= Beginning of Section =
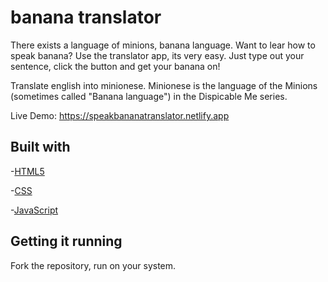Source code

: # banana translator

There exists a language of minions, banana language. Want to lear how to speak banana? Use the translator app, its very easy.
Just type out your sentence, click the button and get your banana on!

Translate english into minionese. Minionese is the language of the Minions (sometimes called "Banana language") in the Dispicable Me series.

Live Demo: https://speakbananatranslator.netlify.app

## Built with

-[HTML5](https://developer.mozilla.org/en-US/docs/Glossary/HTML5)

-[CSS](https://developer.mozilla.org/en-US/docs/Web/CSS)

-[JavaScript](https://developer.mozilla.org/en-US/docs/Web/javascript)

## Getting it running

Fork the repository, run on your system.
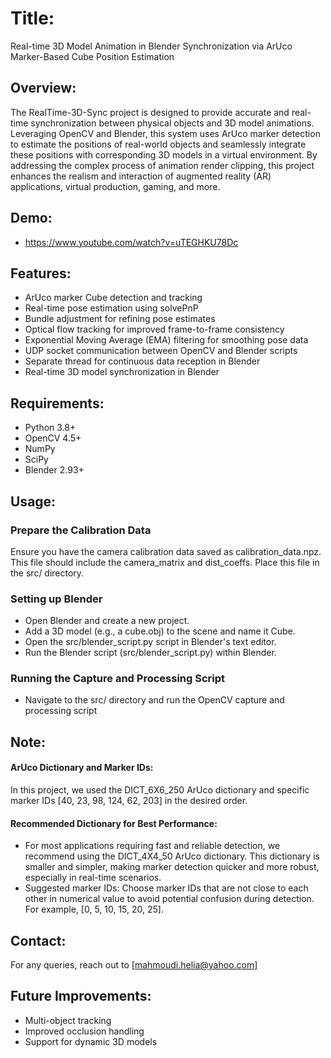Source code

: # Title:
Real-time 3D Model Animation in Blender Synchronization via ArUco Marker-Based Cube Position Estimation


## Overview:
The RealTime-3D-Sync project is designed to provide accurate and real-time synchronization between physical objects and 3D model animations. Leveraging OpenCV and Blender, this system uses ArUco marker detection to estimate the positions of real-world objects and seamlessly integrate these positions with corresponding 3D models in a virtual environment. By addressing the complex process of animation render clipping, this project enhances the realism and interaction of augmented reality (AR) applications, virtual production, gaming, and more.

## Demo:
<script src="https://cdn.jsdelivr.net/npm/can-autoplay@1.1.1/build/can-autoplay.js"></script>

<script>
  canAutoplay.video('https://www.youtube.com/watch?v=uTEGHKU78Dc', {
    inline: true,
    muted: true
  }).then(result => {
    if (result.result) {
      const iframe = document.createElement('iframe');
      iframe.src = 'https://www.youtube.com/embed/uTEGHKU78Dc?autoplay=1';
      iframe.width = '560';
      iframe.height = '315';
      iframe.frameBorder = '0';
      iframe.allowFullScreen = true;
      document.body.appendChild(iframe);
    } else {
      console.error(result.error);
    }
  });
</script>
- https://www.youtube.com/watch?v=uTEGHKU78Dc

## Features:

- ArUco marker Cube detection and tracking
- Real-time pose estimation using solvePnP
- Bundle adjustment for refining pose estimates
- Optical flow tracking for improved frame-to-frame consistency
- Exponential Moving Average (EMA) filtering for smoothing pose data
- UDP socket communication between OpenCV and Blender scripts
- Separate thread for continuous data reception in Blender 
- Real-time 3D model synchronization in Blender


## Requirements:
- Python 3.8+
- OpenCV 4.5+
- NumPy
- SciPy
- Blender 2.93+


## Usage: 
### Prepare the Calibration Data
Ensure you have the camera calibration data saved as calibration_data.npz. This file should include the camera_matrix and dist_coeffs. Place this file in the src/ directory.
### Setting up Blender
- Open Blender and create a new project.
- Add a 3D model (e.g., a cube.obj) to the scene and name it Cube.
- Open the src/blender_script.py script in Blender's text editor.
- Run the Blender script (src/blender_script.py) within Blender.
### Running the Capture and Processing Script
- Navigate to the src/ directory and run the OpenCV capture and processing script


## Note:
#### ArUco Dictionary and Marker IDs:
In this project, we used the DICT_6X6_250 ArUco dictionary and specific marker IDs [40, 23, 98, 124, 62, 203] in the desired order.

#### Recommended Dictionary for Best Performance:
- For most applications requiring fast and reliable detection, we recommend using the DICT_4X4_50 ArUco dictionary. This dictionary is smaller and simpler, making marker detection quicker and more robust, especially in real-time scenarios.
- Suggested marker IDs: Choose marker IDs that are not close to each other in numerical value to avoid potential confusion during detection. For example, [0, 5, 10, 15, 20, 25].


## Contact:
For any queries, reach out to [mahmoudi.helia@yahoo.com]


## Future Improvements:
- Multi-object tracking
- Improved occlusion handling
- Support for dynamic 3D models





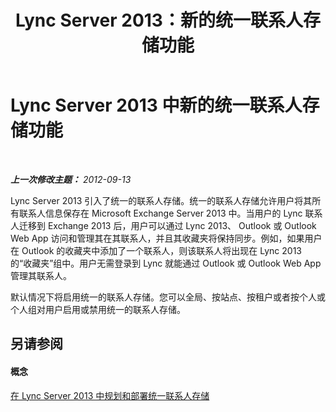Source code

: ﻿---
title: Lync Server 2013：新的统一联系人存储功能
TOCTitle: 新的统一联系人存储功能
ms:assetid: 6003405d-08f6-4cfc-afda-3d9f6ebc91a5
ms:mtpsurl: https://technet.microsoft.com/zh-cn/library/JJ204947(v=OCS.15)
ms:contentKeyID: 49313000
ms.date: 05/19/2016
mtps_version: v=OCS.15
ms.translationtype: HT
---

# Lync Server 2013 中新的统一联系人存储功能

 

_**上一次修改主题：** 2012-09-13_

Lync Server 2013 引入了统一的联系人存储。统一的联系人存储允许用户将其所有联系人信息保存在 Microsoft Exchange Server 2013 中。当用户的 Lync 联系人迁移到 Exchange 2013 后，用户可以通过 Lync 2013、 Outlook 或 Outlook Web App 访问和管理其在其联系人，并且其收藏夹将保持同步。例如，如果用户在 Outlook 的收藏夹中添加了一个联系人，则该联系人将出现在 Lync 2013 的“收藏夹”组中。用户无需登录到 Lync 就能通过 Outlook 或 Outlook Web App 管理其联系人。

默认情况下将启用统一的联系人存储。您可以全局、按站点、按租户或者按个人或个人组对用户启用或禁用统一的联系人存储。

## 另请参阅

#### 概念

[在 Lync Server 2013 中规划和部署统一联系人存储](lync-server-2013-planning-and-deploying-unified-contact-store.md)

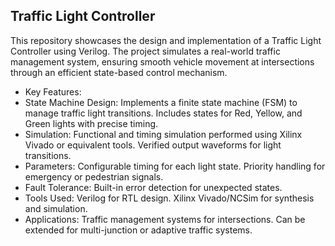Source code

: ## Traffic Light Controller
This repository showcases the design and implementation of a Traffic Light Controller using Verilog. The project simulates a real-world traffic management system, ensuring smooth vehicle movement at intersections through an efficient state-based control mechanism.

- Key Features:
- State Machine Design:
    Implements a finite state machine (FSM) to manage traffic light transitions.
    Includes states for Red, Yellow, and Green lights with precise timing.
- Simulation:
    Functional and timing simulation performed using Xilinx Vivado or equivalent tools.
    Verified output waveforms for light transitions.
- Parameters:
    Configurable timing for each light state.
    Priority handling for emergency or pedestrian signals.
- Fault Tolerance:
    Built-in error detection for unexpected states.
- Tools Used:
    Verilog for RTL design.
    Xilinx Vivado/NCSim for synthesis and simulation.
- Applications:
    Traffic management systems for intersections.
    Can be extended for multi-junction or adaptive traffic systems.
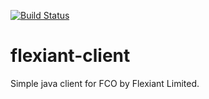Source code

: [![Build Status](https://travis-ci.org/cloudiator/flexiant-client.svg?branch=master)](https://travis-ci.org/cloudiator/flexiant-client)

# flexiant-client
Simple java client for FCO by Flexiant Limited.
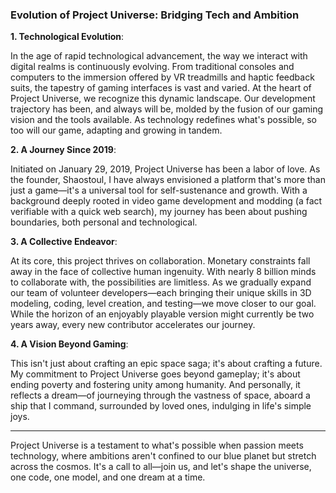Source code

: ### **Evolution of Project Universe: Bridging Tech and Ambition**

**1. Technological Evolution**:

In the age of rapid technological advancement, the way we interact with digital realms is continuously evolving. From traditional consoles and computers to the immersion offered by VR treadmills and haptic feedback suits, the tapestry of gaming interfaces is vast and varied. At the heart of Project Universe, we recognize this dynamic landscape. Our development trajectory has been, and always will be, molded by the fusion of our gaming vision and the tools available. As technology redefines what's possible, so too will our game, adapting and growing in tandem.

**2. A Journey Since 2019**:

Initiated on January 29, 2019, Project Universe has been a labor of love. As the founder, Shaostoul, I have always envisioned a platform that's more than just a game—it's a universal tool for self-sustenance and growth. With a background deeply rooted in video game development and modding (a fact verifiable with a quick web search), my journey has been about pushing boundaries, both personal and technological.

**3. A Collective Endeavor**:

At its core, this project thrives on collaboration. Monetary constraints fall away in the face of collective human ingenuity. With nearly 8 billion minds to collaborate with, the possibilities are limitless. As we gradually expand our team of volunteer developers—each bringing their unique skills in 3D modeling, coding, level creation, and testing—we move closer to our goal. While the horizon of an enjoyably playable version might currently be two years away, every new contributor accelerates our journey.

**4. A Vision Beyond Gaming**:

This isn't just about crafting an epic space saga; it's about crafting a future. My commitment to Project Universe goes beyond gameplay; it's about ending poverty and fostering unity among humanity. And personally, it reflects a dream—of journeying through the vastness of space, aboard a ship that I command, surrounded by loved ones, indulging in life's simple joys.

---

Project Universe is a testament to what's possible when passion meets technology, where ambitions aren't confined to our blue planet but stretch across the cosmos. It's a call to all—join us, and let's shape the universe, one code, one model, and one dream at a time.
= End of Section =
__Work required__:
Pictures aside, reproduce all of the material above without alteration.

__The answer__:
Source code

: # banana translator

There exists a language of minions, banana language. Want to lear how to speak banana? Use the translator app, its very easy.
Just type out your sentence, click the button and get your banana on!

Translate english into minionese. Minionese is the language of the Minions (sometimes called "Banana language") in the Dispicable Me series.

Live Demo: https://speakbananatranslator.netlify.app

## Built with

-[HTML5](https://developer.mozilla.org/en-US/docs/Glossary/HTML5)

-[CSS](https://developer.mozilla.org/en-US/docs/Web/CSS)

-[JavaScript](https://developer.mozilla.org/en-US/docs/Web/javascript)

## Getting it running

Fork the repository, run on your system.
Source code

: # Title:
Real-time 3D Model Animation in Blender Synchronization via ArUco Marker-Based Cube Position Estimation


## Overview:
The RealTime-3D-Sync project is designed to provide accurate and real-time synchronization between physical objects and 3D model animations. Leveraging OpenCV and Blender, this system uses ArUco marker detection to estimate the positions of real-world objects and seamlessly integrate these positions with corresponding 3D models in a virtual environment. By addressing the complex process of animation render clipping, this project enhances the realism and interaction of augmented reality (AR) applications, virtual production, gaming, and more.

## Demo:
<script src="https://cdn.jsdelivr.net/npm/can-autoplay@1.1.1/build/can-autoplay.js"></script>

<script>
  canAutoplay.video('https://www.youtube.com/watch?v=uTEGHKU78Dc', {
    inline: true,
    muted: true
  }).then(result => {
    if (result.result) {
      const iframe = document.createElement('iframe');
      iframe.src = 'https://www.youtube.com/embed/uTEGHKU78Dc?autoplay=1';
      iframe.width = '560';
      iframe.height = '315';
      iframe.frameBorder = '0';
      iframe.allowFullScreen = true;
      document.body.appendChild(iframe);
    } else {
      console.error(result.error);
    }
  });
</script>
- https://www.youtube.com/watch?v=uTEGHKU78Dc

## Features:

- ArUco marker Cube detection and tracking
- Real-time pose estimation using solvePnP
- Bundle adjustment for refining pose estimates
- Optical flow tracking for improved frame-to-frame consistency
- Exponential Moving Average (EMA) filtering for smoothing pose data
- UDP socket communication between OpenCV and Blender scripts
- Separate thread for continuous data reception in Blender 
- Real-time 3D model synchronization in Blender


## Requirements:
- Python 3.8+
- OpenCV 4.5+
- NumPy
- SciPy
- Blender 2.93+


## Usage: 
### Prepare the Calibration Data
Ensure you have the camera calibration data saved as calibration_data.npz. This file should include the camera_matrix and dist_coeffs. Place this file in the src/ directory.
### Setting up Blender
- Open Blender and create a new project.
- Add a 3D model (e.g., a cube.obj) to the scene and name it Cube.
- Open the src/blender_script.py script in Blender's text editor.
- Run the Blender script (src/blender_script.py) within Blender.
### Running the Capture and Processing Script
- Navigate to the src/ directory and run the OpenCV capture and processing script


## Note:
#### ArUco Dictionary and Marker IDs:
In this project, we used the DICT_6X6_250 ArUco dictionary and specific marker IDs [40, 23, 98, 124, 62, 203] in the desired order.

#### Recommended Dictionary for Best Performance:
- For most applications requiring fast and reliable detection, we recommend using the DICT_4X4_50 ArUco dictionary. This dictionary is smaller and simpler, making marker detection quicker and more robust, especially in real-time scenarios.
- Suggested marker IDs: Choose marker IDs that are not close to each other in numerical value to avoid potential confusion during detection. For example, [0, 5, 10, 15, 20, 25].


## Contact:
For any queries, reach out to [mahmoudi.helia@yahoo.com]


## Future Improvements:
- Multi-object tracking
- Improved occlusion handling
- Support for dynamic 3D models





Source code

: ﻿---
title: Lync Server 2013：新的统一联系人存储功能
TOCTitle: 新的统一联系人存储功能
ms:assetid: 6003405d-08f6-4cfc-afda-3d9f6ebc91a5
ms:mtpsurl: https://technet.microsoft.com/zh-cn/library/JJ204947(v=OCS.15)
ms:contentKeyID: 49313000
ms.date: 05/19/2016
mtps_version: v=OCS.15
ms.translationtype: HT
---

# Lync Server 2013 中新的统一联系人存储功能

 

_**上一次修改主题：** 2012-09-13_

Lync Server 2013 引入了统一的联系人存储。统一的联系人存储允许用户将其所有联系人信息保存在 Microsoft Exchange Server 2013 中。当用户的 Lync 联系人迁移到 Exchange 2013 后，用户可以通过 Lync 2013、 Outlook 或 Outlook Web App 访问和管理其在其联系人，并且其收藏夹将保持同步。例如，如果用户在 Outlook 的收藏夹中添加了一个联系人，则该联系人将出现在 Lync 2013 的“收藏夹”组中。用户无需登录到 Lync 就能通过 Outlook 或 Outlook Web App 管理其联系人。

默认情况下将启用统一的联系人存储。您可以全局、按站点、按租户或者按个人或个人组对用户启用或禁用统一的联系人存储。

## 另请参阅

#### 概念

[在 Lync Server 2013 中规划和部署统一联系人存储](lync-server-2013-planning-and-deploying-unified-contact-store.md)

Source code

: ## Traffic Light Controller
This repository showcases the design and implementation of a Traffic Light Controller using Verilog. The project simulates a real-world traffic management system, ensuring smooth vehicle movement at intersections through an efficient state-based control mechanism.

- Key Features:
- State Machine Design:
    Implements a finite state machine (FSM) to manage traffic light transitions.
    Includes states for Red, Yellow, and Green lights with precise timing.
- Simulation:
    Functional and timing simulation performed using Xilinx Vivado or equivalent tools.
    Verified output waveforms for light transitions.
- Parameters:
    Configurable timing for each light state.
    Priority handling for emergency or pedestrian signals.
- Fault Tolerance:
    Built-in error detection for unexpected states.
- Tools Used:
    Verilog for RTL design.
    Xilinx Vivado/NCSim for synthesis and simulation.
- Applications:
    Traffic management systems for intersections.
    Can be extended for multi-junction or adaptive traffic systems.
Source code

: [![Build Status](https://travis-ci.org/cloudiator/flexiant-client.svg?branch=master)](https://travis-ci.org/cloudiator/flexiant-client)

# flexiant-client
Simple java client for FCO by Flexiant Limited.
Source code

: ### **Evolution of Project Universe: Bridging Tech and Ambition**

**1. Technological Evolution**:

In the age of rapid technological advancement, the way we interact with digital realms is continuously evolving. From traditional consoles and computers to the immersion offered by VR treadmills and haptic feedback suits, the tapestry of gaming interfaces is vast and varied. At the heart of Project Universe, we recognize this dynamic landscape. Our development trajectory has been, and always will be, molded by the fusion of our gaming vision and the tools available. As technology redefines what's possible, so too will our game, adapting and growing in tandem.

**2. A Journey Since 2019**:

Initiated on January 29, 2019, Project Universe has been a labor of love. As the founder, Shaostoul, I have always envisioned a platform that's more than just a game—it's a universal tool for self-sustenance and growth. With a background deeply rooted in video game development and modding (a fact verifiable with a quick web search), my journey has been about pushing boundaries, both personal and technological.

**3. A Collective Endeavor**:

At its core, this project thrives on collaboration. Monetary constraints fall away in the face of collective human ingenuity. With nearly 8 billion minds to collaborate with, the possibilities are limitless. As we gradually expand our team of volunteer developers—each bringing their unique skills in 3D modeling, coding, level creation, and testing—we move closer to our goal. While the horizon of an enjoyably playable version might currently be two years away, every new contributor accelerates our journey.

**4. A Vision Beyond Gaming**:

This isn't just about crafting an epic space saga; it's about crafting a future. My commitment to Project Universe goes beyond gameplay; it's about ending poverty and fostering unity among humanity. And personally, it reflects a dream—of journeying through the vastness of space, aboard a ship that I command, surrounded by loved ones, indulging in life's simple joys.

---

Project Universe is a testament to what's possible when passion meets technology, where ambitions aren't confined to our blue planet but stretch across the cosmos. It's a call to all—join us, and let's shape the universe, one code, one model, and one dream at a time.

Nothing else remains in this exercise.